> Excerpted passage:
+++++

Furthermore, the various mini-controversies Beto had in January — about his road trip, about his Instagramming an interview with his dental hygienist (something that was misdescribed in media accounts as “live-streaming his teeth cleaning”), about his sometimes answering interview questions with “I don’t know” — are things that only media snobs care about and aren’t substantively important, as evidenced by the fact that they didn’t dent his favorability ratings one bit. Indeed, to the extent that pundits and political analysts are more bearish on Beto than people in betting markets, that’s at least as likely to be a favorable indicator for Beto as an unfavorable one, considering the pundits’ track record in situations like these.


[ … EXITING BETO QUADRANT … ]


I’m back. I’m home! I’ve returned safely from the Beto Quadrant, and I mostly feel fine, although I feel an inexplicable urge to order a Sleep Number mattress, promo code #PODSAVE.


I’ve also almost managed to convince myself that O’Rourke really is a top-tier candidate after all, although I expect the feeling to wear off after a few more hours.

+++++

> Stored data:
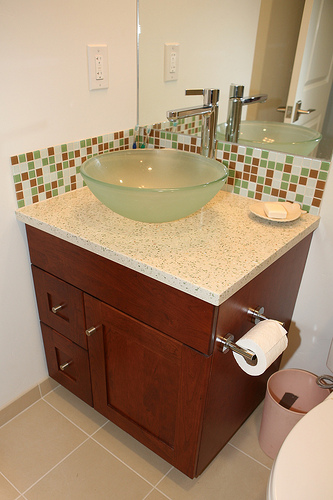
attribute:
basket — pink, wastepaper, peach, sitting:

+++++

> Challenges:
A: In the Beto O'Rourke commentary, how did media accounts misdescribe his Instagram post of an interview with his dental hygienist?
B: Extend the Beto O'Rourke commentary, picking up after its final sentence.
The data has nothing to do with the Beto O'Rourke commentary.

> Responses by task:
A: They described it as "live-streaming his teeth cleaning."

B:
Here’s what I really think. I think O’Rourke has the potential to have a very strong launch, as measured by the various metrics (polling gains, fundraising, impressive staff hires, endorsements, media attention) that we’d usually measure it by. O’Rourke was a pretty big candilebrity in 2018, and I think it really does help to have a differentiated brand in a divided field. Furthermore, although the “lanes” thing is way overdone, there are still quite a few moderate Democrats (both voters and “party elites”) who might be looking for a place to hitch their wagon. O’Rourke doesn’t have any endorsements yet,4 but he’s been getting plenty of encouragement from influential Democrats to run, especially from former Obama staffers.5 Conditional on that strong launch, I think he belongs in the top tier.


He also may have missed his moment, or he may not look the same to voters now that the sugar high of almost beating Cruz has worn off. The road trip and dentist stuff may not have mattered to voters, but it didn’t necessarily reflect great self-awareness or judgment. And the dynamics of a white man running in a field full of women and people of color — and potentially getting the nomination despite having considerably less experience than several of them — are not great in the context of contemporary Democratic politics. So for the time being, I put Beto in Tier 1.5, behind the Harris/Biden/Bernie group but ahead of the rest of the Democrats.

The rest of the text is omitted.